*** Block opens ***

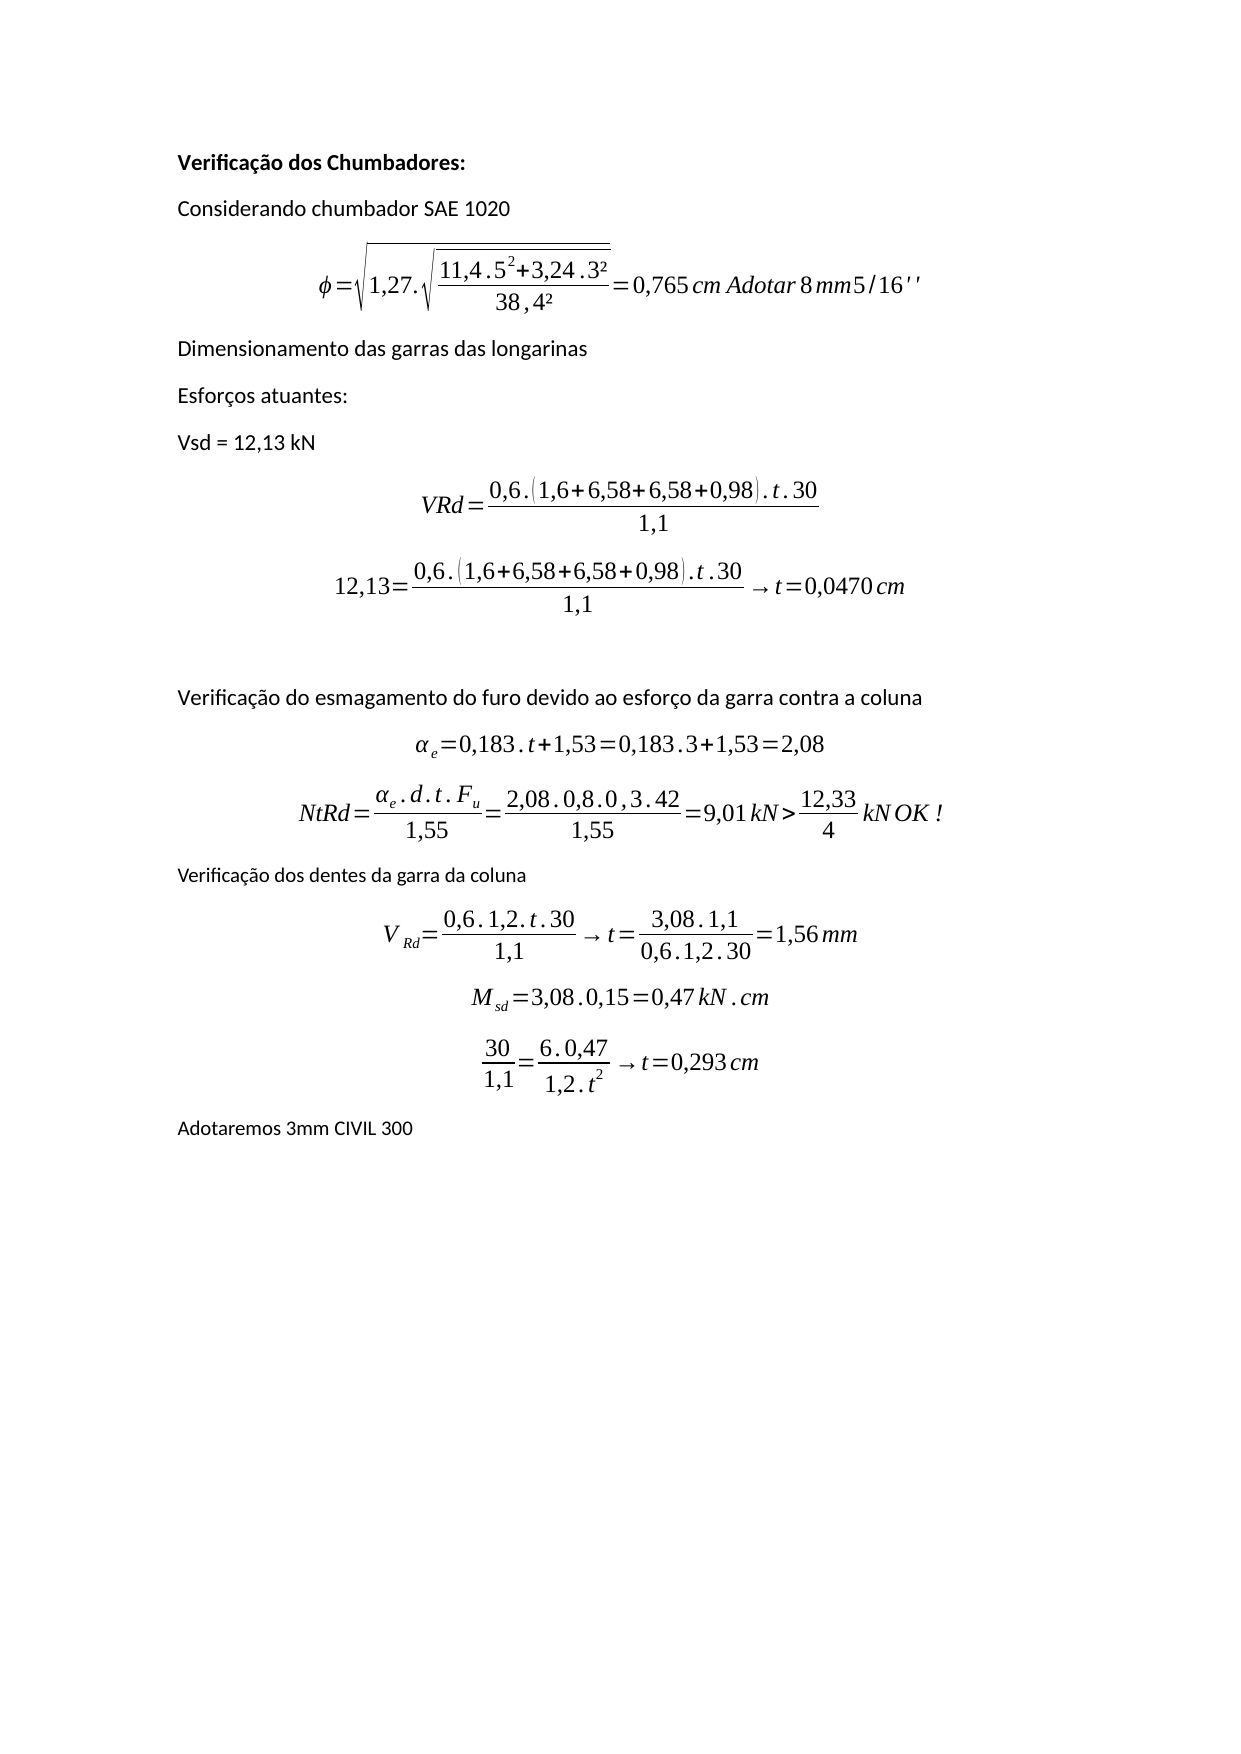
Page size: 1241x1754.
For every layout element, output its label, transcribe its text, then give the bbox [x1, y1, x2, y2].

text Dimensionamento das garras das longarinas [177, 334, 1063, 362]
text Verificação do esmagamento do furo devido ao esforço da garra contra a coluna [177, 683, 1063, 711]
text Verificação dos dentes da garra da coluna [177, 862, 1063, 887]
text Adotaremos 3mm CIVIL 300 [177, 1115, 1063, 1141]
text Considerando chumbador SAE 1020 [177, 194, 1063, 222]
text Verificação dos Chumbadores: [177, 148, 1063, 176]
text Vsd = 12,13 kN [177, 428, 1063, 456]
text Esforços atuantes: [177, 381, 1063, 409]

*** Block closes ***

**What the exercise asks:**
Give the lines from the one containing "For every layout" through the end of the entries again, exactly as written and with no other lines.

**Response area:**
For every layout element, output its label, transcribe its text, then give the bbox [x1, y1, x2, y2].

text Dimensionamento das garras das longarinas [177, 334, 1063, 362]
text Verificação do esmagamento do furo devido ao esforço da garra contra a coluna [177, 683, 1063, 711]
text Verificação dos dentes da garra da coluna [177, 862, 1063, 887]
text Adotaremos 3mm CIVIL 300 [177, 1115, 1063, 1141]
text Considerando chumbador SAE 1020 [177, 194, 1063, 222]
text Verificação dos Chumbadores: [177, 148, 1063, 176]
text Vsd = 12,13 kN [177, 428, 1063, 456]
text Esforços atuantes: [177, 381, 1063, 409]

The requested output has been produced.